Dicho esto, busque un abogado con experiencia en secretos comerciales, probablemente con experiencia en otras partes de la ley de propiedad intelectual, y pregunte cómo proteger legalmente las cosas. Usted quiere asegurarse de que, si un competidor obtiene sus cosas, no es legal que el competidor se beneficie de ello.

Answer 14

La mayoría de las respuestas se basan en valores morales y éticos. Me pregunto si Google, Facebook, etc. simplemente confían en la buena voluntad de sus empleados. Dame un respiro, eso es totalmente utópico. No seas tonto Sé realista.

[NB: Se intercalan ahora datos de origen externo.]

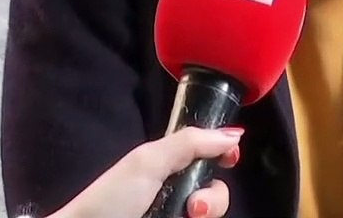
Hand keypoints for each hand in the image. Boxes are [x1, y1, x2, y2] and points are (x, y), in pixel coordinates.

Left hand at [49, 127, 241, 217]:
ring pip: (210, 214)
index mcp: (167, 165)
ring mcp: (174, 214)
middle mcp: (174, 192)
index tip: (230, 159)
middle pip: (216, 191)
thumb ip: (189, 143)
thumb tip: (232, 133)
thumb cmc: (110, 199)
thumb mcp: (148, 161)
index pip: (208, 156)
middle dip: (214, 198)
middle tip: (194, 207)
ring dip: (207, 214)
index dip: (223, 155)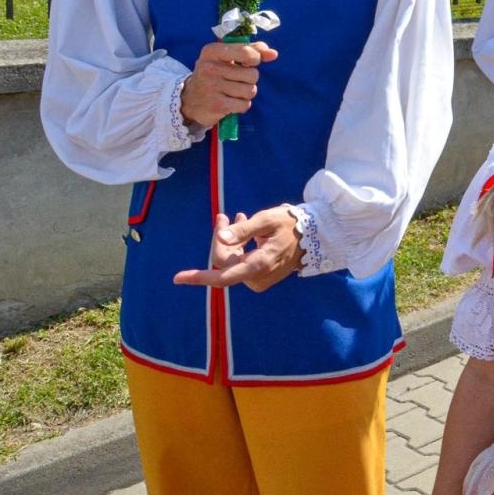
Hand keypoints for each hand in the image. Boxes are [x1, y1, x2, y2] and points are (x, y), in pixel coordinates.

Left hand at [173, 205, 304, 291]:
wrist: (316, 235)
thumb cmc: (291, 225)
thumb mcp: (267, 220)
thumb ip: (243, 230)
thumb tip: (220, 236)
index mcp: (258, 265)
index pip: (222, 276)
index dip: (199, 277)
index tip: (177, 278)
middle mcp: (257, 277)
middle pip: (225, 263)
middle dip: (220, 239)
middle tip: (225, 215)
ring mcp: (259, 279)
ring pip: (232, 262)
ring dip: (231, 241)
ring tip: (238, 217)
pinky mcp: (261, 276)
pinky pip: (241, 264)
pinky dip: (239, 247)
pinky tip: (245, 230)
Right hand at [179, 40, 277, 127]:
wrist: (188, 99)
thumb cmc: (214, 74)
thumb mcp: (227, 57)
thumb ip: (252, 51)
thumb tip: (273, 54)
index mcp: (213, 51)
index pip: (247, 52)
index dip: (255, 59)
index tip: (249, 62)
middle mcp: (210, 67)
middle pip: (253, 74)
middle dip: (250, 80)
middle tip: (235, 81)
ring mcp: (212, 87)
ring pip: (250, 90)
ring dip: (246, 93)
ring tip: (232, 92)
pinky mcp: (216, 105)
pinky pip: (244, 104)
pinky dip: (241, 105)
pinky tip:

SÍ, es posible evitar la pérdida de código:

Utilizando un servidor virtual que aloja máquinas virtuales, los programadores solo pueden acceder localmente a estas máquinas virtuales (intranet) a través de Escritorio remoto. El repositorio se gestiona localmente. Se requieren claves privadas para acceder al repositorio. Copiar / pegar de la máquina virtual al cliente está deshabilitado. solo se permite copiar / pegar desde el cliente a lo virtual.

Las empresas como Facebook hacen eso.

La única forma de codificar todavía es tomando fotos con el código real, lo que no es práctico y factible en absoluto, y dado que hay cámaras de vigilancia en todas partes, tendrá que ir al baño para tomar esas fotos.